#### [Your objective]
Whenever a line in the data holds the string "start", pull that line out.
BEGIN The records
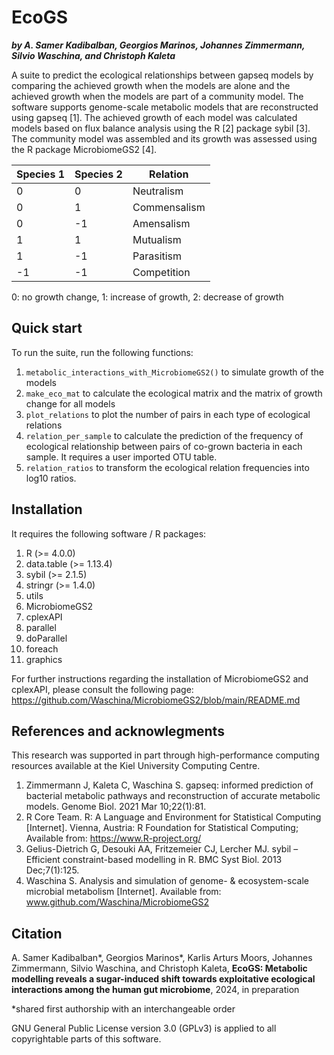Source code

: # EcoGS
_**by A. Samer Kadibalban, Georgios Marinos, Johannes Zimmermann, Silvio Waschina, and Christoph Kaleta**_

A suite to predict the ecological relationships between gapseq models by comparing the achieved growth when the models are alone and the achieved growth when the models are part of a community model. The software supports genome-scale metabolic models that are reconstructed using gapseq [1]. The achieved growth of each model was calculated models based on flux balance analysis using the R [2] package sybil [3]. The community model was assembled and its growth was assessed using the R package MicrobiomeGS2 [4].


|Species 1|Species 2|Relation|
|-----|-----|-----|
|0|0|Neutralism|
|0|1|Commensalism|
|0|-1|Amensalism|
|1|1|Mutualism|
|1|-1|Parasitism|
|-1|-1|Competition|

0: no growth change, 1: increase of growth, 2: decrease of growth

## Quick start
To run the suite, run the following functions:

1. `metabolic_interactions_with_MicrobiomeGS2()` to simulate growth of the models
2. `make_eco_mat` to calculate the ecological matrix and the matrix of growth change for all models
3. `plot_relations` to plot the number of pairs in each type of ecological relations
4. `relation_per_sample` to calculate the prediction of the frequency of ecological relationship between pairs of co-grown bacteria in each sample. It requires a user imported OTU table.
5. `relation_ratios` to transform the ecological relation frequencies into log10 ratios.

## Installation
It requires the following software / R packages:
  
  1. R (>= 4.0.0)
  2. data.table (>= 1.13.4)
  3. sybil (>= 2.1.5)
  4. stringr (>= 1.4.0)
  5. utils
  6. MicrobiomeGS2
  7. cplexAPI
  8. parallel
  9. doParallel
  10. foreach
  11. graphics

For further instructions regarding the installation of MicrobiomeGS2 and cplexAPI, please consult the following page: https://github.com/Waschina/MicrobiomeGS2/blob/main/README.md

## References and acknowlegments
This research was supported in part through high-performance computing resources available at the Kiel University Computing Centre.

1. Zimmermann J, Kaleta C, Waschina S. gapseq: informed prediction of bacterial metabolic pathways and reconstruction of accurate metabolic models. Genome Biol. 2021 Mar 10;22(1):81.
2. R Core Team. R: A Language and Environment for Statistical Computing [Internet]. Vienna, Austria: R Foundation for Statistical Computing; Available from: https://www.R-project.org/
3.	Gelius-Dietrich G, Desouki AA, Fritzemeier CJ, Lercher MJ. sybil – Efficient constraint-based modelling in R. BMC Syst Biol. 2013 Dec;7(1):125.
4.	Waschina S. Analysis and simulation of genome- & ecosystem-scale microbial metabolism [Internet]. Available from: www.github.com/Waschina/MicrobiomeGS2


## Citation
A. Samer Kadibalban*, Georgios Marinos*, Karlis Arturs Moors, Johannes Zimmermann, Silvio Waschina, and Christoph Kaleta, **EcoGS: Metabolic modelling reveals a sugar-induced shift towards exploitative ecological interactions among the human gut microbiome**, 2024, in preparation

*shared first authorship with an interchangeable order

GNU General Public License version 3.0 (GPLv3) is applied to all copyrightable parts of this software.


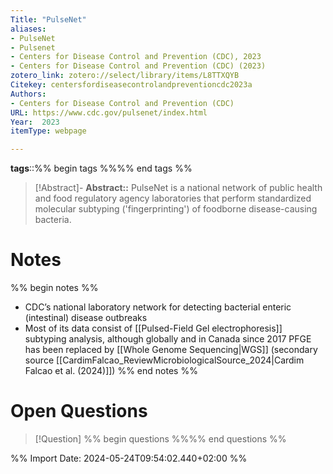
 ```yaml
---
Title: "PulseNet"
aliases: 
- PulseNet
- Pulsenet
- Centers for Disease Control and Prevention (CDC), 2023
- Centers for Disease Control and Prevention (CDC) (2023)
zotero_link: zotero://select/library/items/L8TTXQYB
Citekey: centersfordiseasecontrolandpreventioncdc2023a
Authors:
- Centers for Disease Control and Prevention (CDC)
URL: https://www.cdc.gov/pulsenet/index.html
Year:  2023
itemType: webpage

---
```

**tags**::%% begin tags %%%% end tags %%

> [!Abstract]- 
**Abstract::** PulseNet is a national network of public health and food regulatory agency laboratories that perform standardized molecular subtyping ('fingerprinting') of foodborne disease-causing bacteria.

# Notes
%% begin notes %%
- CDC’s national laboratory network for detecting bacterial enteric (intestinal) disease outbreaks
- Most of its data consist of [[Pulsed-Field Gel electrophoresis]] subtyping analysis, although globally and in Canada since 2017 PFGE has been replaced by [[Whole Genome Sequencing|WGS]] (secondary source [[CardimFalcao_ReviewMicrobiologicalSource_2024|Cardim Falcao et al. (2024)]])
%% end notes %%

# Open Questions
> [!Question] %% begin questions %%%% end questions %%
>

%% Import Date: 2024-05-24T09:54:02.440+02:00 %%
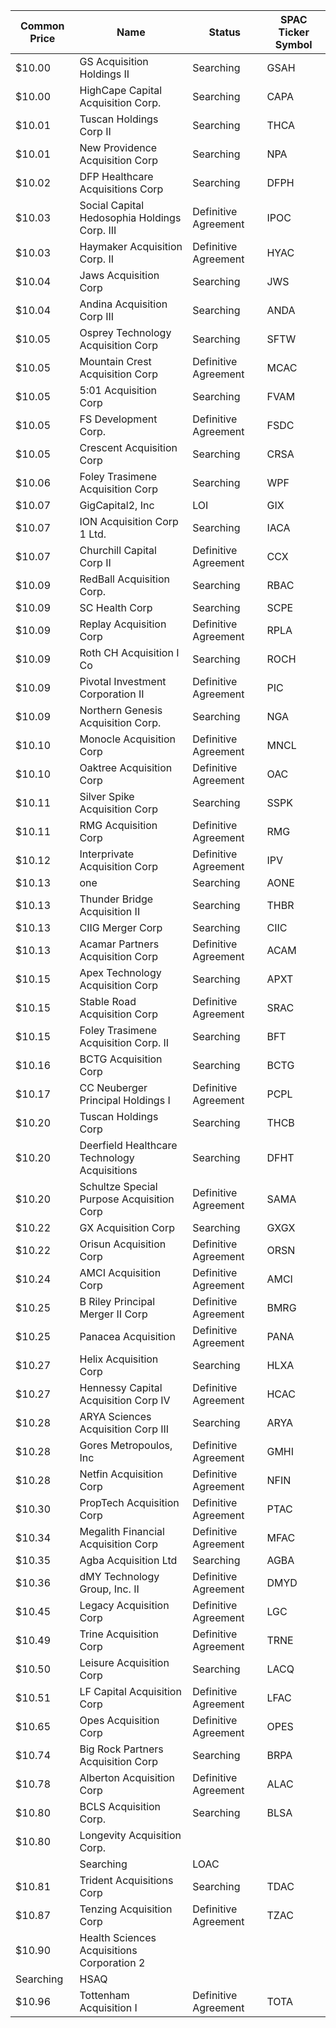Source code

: Common Price  | Name                                         | Status               | SPAC Ticker Symbol
------------- | -------------------------------------------- | -------------------- | ------------------
$10.00        | GS Acquisition Holdings II                   | Searching            | GSAH              
$10.00        | HighCape Capital Acquisition Corp.           | Searching            | CAPA              
$10.01        | Tuscan Holdings Corp II                      | Searching            | THCA              
$10.01        | New Providence Acquisition Corp              | Searching            | NPA               
$10.02        | DFP Healthcare Acquisitions Corp             | Searching            | DFPH              
$10.03        | Social Capital Hedosophia Holdings Corp. III | Definitive Agreement | IPOC              
$10.03        | Haymaker Acquisition Corp. II                | Definitive Agreement | HYAC              
$10.04        | Jaws Acquisition Corp                        | Searching            | JWS               
$10.04        | Andina Acquisition Corp III                  | Searching            | ANDA              
$10.05        | Osprey Technology Acquisition Corp           | Searching            | SFTW              
$10.05        | Mountain Crest Acquisition Corp              | Definitive Agreement | MCAC              
$10.05        | 5:01 Acquisition Corp                        | Searching            | FVAM              
$10.05        | FS Development Corp.                         | Definitive Agreement | FSDC              
$10.05        | Crescent Acquisition Corp                    | Searching            | CRSA              
$10.06        | Foley Trasimene Acquisition Corp             | Searching            | WPF               
$10.07        | GigCapital2, Inc                             | LOI                  | GIX               
$10.07        | ION Acquisition Corp 1 Ltd.                  | Searching            | IACA              
$10.07        | Churchill Capital Corp II                    | Definitive Agreement | CCX               
$10.09        | RedBall Acquisition Corp.                    | Searching            | RBAC              
$10.09        | SC Health Corp                               | Searching            | SCPE              
$10.09        | Replay Acquisition Corp                      | Definitive Agreement | RPLA              
$10.09        | Roth CH Acquisition I Co                     | Searching            | ROCH              
$10.09        | Pivotal Investment Corporation II            | Definitive Agreement | PIC               
$10.09        | Northern Genesis Acquisition Corp.           | Searching            | NGA               
$10.10        | Monocle Acquisition Corp                     | Definitive Agreement | MNCL              
$10.10        | Oaktree Acquisition Corp                     | Definitive Agreement | OAC               
$10.11        | Silver Spike Acquisition Corp                | Searching            | SSPK              
$10.11        | RMG Acquisition Corp                         | Definitive Agreement | RMG               
$10.12        | Interprivate Acquisition Corp                | Definitive Agreement | IPV               
$10.13        | one                                          | Searching            | AONE              
$10.13        | Thunder Bridge Acquisition II                | Searching            | THBR              
$10.13        | CIIG Merger Corp                             | Searching            | CIIC              
$10.13        | Acamar Partners Acquisition Corp             | Definitive Agreement | ACAM              
$10.15        | Apex Technology Acquisition Corp             | Searching            | APXT              
$10.15        | Stable Road Acquisition Corp                 | Definitive Agreement | SRAC              
$10.15        | Foley Trasimene Acquisition Corp. II         | Searching            | BFT               
$10.16        | BCTG Acquisition Corp                        | Searching            | BCTG              
$10.17        | CC Neuberger Principal Holdings I            | Definitive Agreement | PCPL              
$10.20        | Tuscan Holdings Corp                         | Searching            | THCB              
$10.20        | Deerfield Healthcare Technology Acquisitions | Searching            | DFHT              
$10.20        | Schultze Special Purpose Acquisition Corp    | Definitive Agreement | SAMA              
$10.22        | GX Acquisition Corp                          | Searching            | GXGX              
$10.22        | Orisun Acquisition Corp                      | Definitive Agreement | ORSN              
$10.24        | AMCI Acquisition Corp                        | Definitive Agreement | AMCI              
$10.25        | B Riley Principal Merger II Corp             | Definitive Agreement | BMRG              
$10.25        | Panacea Acquisition                          | Definitive Agreement | PANA              
$10.27        | Helix Acquisition Corp                       | Searching            | HLXA              
$10.27        | Hennessy Capital Acquisition Corp IV         | Definitive Agreement | HCAC              
$10.28        | ARYA Sciences Acquisition Corp III           | Searching            | ARYA              
$10.28        | Gores Metropoulos, Inc                       | Definitive Agreement | GMHI              
$10.28        | Netfin Acquisition Corp                      | Definitive Agreement | NFIN              
$10.30        | PropTech Acquisition Corp                    | Definitive Agreement | PTAC              
$10.34        | Megalith Financial Acquisition Corp          | Definitive Agreement | MFAC              
$10.35        | Agba Acquisition Ltd                         | Searching            | AGBA              
$10.36        | dMY Technology Group, Inc. II                | Definitive Agreement | DMYD              
$10.45        | Legacy Acquisition Corp                      | Definitive Agreement | LGC               
$10.49        | Trine Acquisition Corp                       | Definitive Agreement | TRNE              
$10.50        | Leisure Acquisition Corp                     | Searching            | LACQ              
$10.51        | LF Capital Acquisition Corp                  | Definitive Agreement | LFAC              
$10.65        | Opes Acquisition Corp                        | Definitive Agreement | OPES              
$10.74        | Big Rock Partners Acquisition Corp           | Searching            | BRPA              
$10.78        | Alberton Acquisition Corp                    | Definitive Agreement | ALAC              
$10.80        | BCLS Acquisition Corp.                       | Searching            | BLSA              
$10.80        | Longevity Acquisition Corp.
                 | Searching            | LOAC              
$10.81        | Trident Acquisitions Corp                    | Searching            | TDAC              
$10.87        | Tenzing Acquisition Corp                     | Definitive Agreement | TZAC              
$10.90        | Health Sciences Acquisitions Corporation 2
  | Searching            | HSAQ              
$10.96        | Tottenham Acquisition I                      | Definitive Agreement | TOTA              
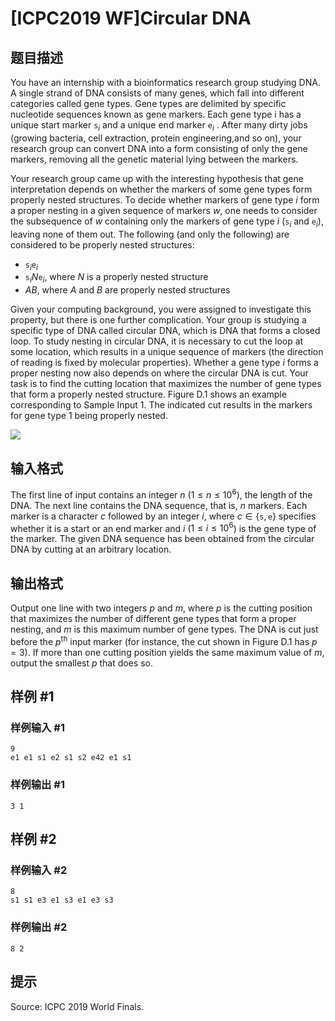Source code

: # [ICPC2019 WF]Circular DNA

## 题目描述

You have an internship with a bioinformatics research group studying DNA. A single strand of DNA consists of many genes, which fall into different categories called gene types. Gene types are delimited by specific nucleotide sequences known as gene markers. Each gene type i has a unique start marker $\texttt s_i$ and a unique end marker $\texttt e_i$ . After many dirty jobs (growing bacteria, cell extraction, protein engineering,and so on), your research group can convert DNA into a form consisting of only the gene markers, removing all the genetic material lying between the markers.

Your research group came up with the interesting hypothesis that gene interpretation depends on whether the markers of some gene types form properly nested structures. To decide whether markers of gene type $i$ form a proper nesting in a given sequence of markers $w$, one needs to consider the subsequence of $w$ containing only the markers of gene type $i$ ($\texttt s_i$ and $\texttt e_i$), leaving none of them out. The following (and only the following) are considered to be properly nested structures:

- $\texttt s_i \texttt e_i$
- $\texttt s_i N \texttt e_i$, where $N$ is a properly nested structure
- $AB$, where $A$ and $B$ are properly nested structures

Given your computing background, you were assigned to investigate this property, but there is one further complication. Your group is studying a specific type of DNA called circular DNA, which is DNA that forms a closed loop. To study nesting in circular DNA, it is necessary to cut the loop at some location, which results in a unique sequence of markers (the direction of reading is fixed by molecular properties). Whether a gene type $i$ forms a proper nesting now also depends on where the circular DNA is cut. Your task is to find the cutting location that maximizes the number of gene types that form a properly nested structure. Figure D.1 shows an example corresponding to Sample Input 1. The indicated cut results in the markers for gene type 1 being properly nested.

![](https://cdn.luogu.com.cn/upload/image_hosting/l856fbko.png)

## 输入格式

The first line of input contains an integer $n$ ($1 \leq n \leq 10^6$), the length of the DNA. The next line contains the DNA sequence, that is, $n$ markers. Each marker is a character $c$ followed by an integer $i$, where $c \in \{\texttt s, \texttt e\}$ specifies whether it is a start or an end marker and $i$ ($1 \leq i \leq 10^6$) is the gene type of the marker. The given DNA sequence has been obtained from the circular DNA by cutting at an arbitrary location.

## 输出格式

Output one line with two integers $p$ and $m$, where $p$ is the cutting position that maximizes the number of different gene types that form a proper nesting, and $m$ is this maximum number of gene types. The DNA is cut just before the $p^{\text{th}}$ input marker (for instance, the cut shown in Figure D.1 has $p = 3$). If more than one cutting position yields the same maximum value of $m$, output the smallest $p$ that does so.

## 样例 #1

### 样例输入 #1
```
9
e1 e1 s1 e2 s1 s2 e42 e1 s1
```

### 样例输出 #1

```
3 1
```

## 样例 #2

### 样例输入 #2
```
8
s1 s1 e3 e1 s3 e1 e3 s3
```

### 样例输出 #2

```
8 2
```

## 提示

Source: ICPC 2019 World Finals.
END The records
#### [Answer]
## Quick start
You have an internship with a bioinformatics research group studying DNA. A single strand of DNA consists of many genes, which fall into different categories called gene types. Gene types are delimited by specific nucleotide sequences known as gene markers. Each gene type i has a unique start marker $\texttt s_i$ and a unique end marker $\texttt e_i$ . After many dirty jobs (growing bacteria, cell extraction, protein engineering,and so on), your research group can convert DNA into a form consisting of only the gene markers, removing all the genetic material lying between the markers.
The first line of input contains an integer $n$ ($1 \leq n \leq 10^6$), the length of the DNA. The next line contains the DNA sequence, that is, $n$ markers. Each marker is a character $c$ followed by an integer $i$, where $c \in \{\texttt s, \texttt e\}$ specifies whether it is a start or an end marker and $i$ ($1 \leq i \leq 10^6$) is the gene type of the marker. The given DNA sequence has been obtained from the circular DNA by cutting at an arbitrary location.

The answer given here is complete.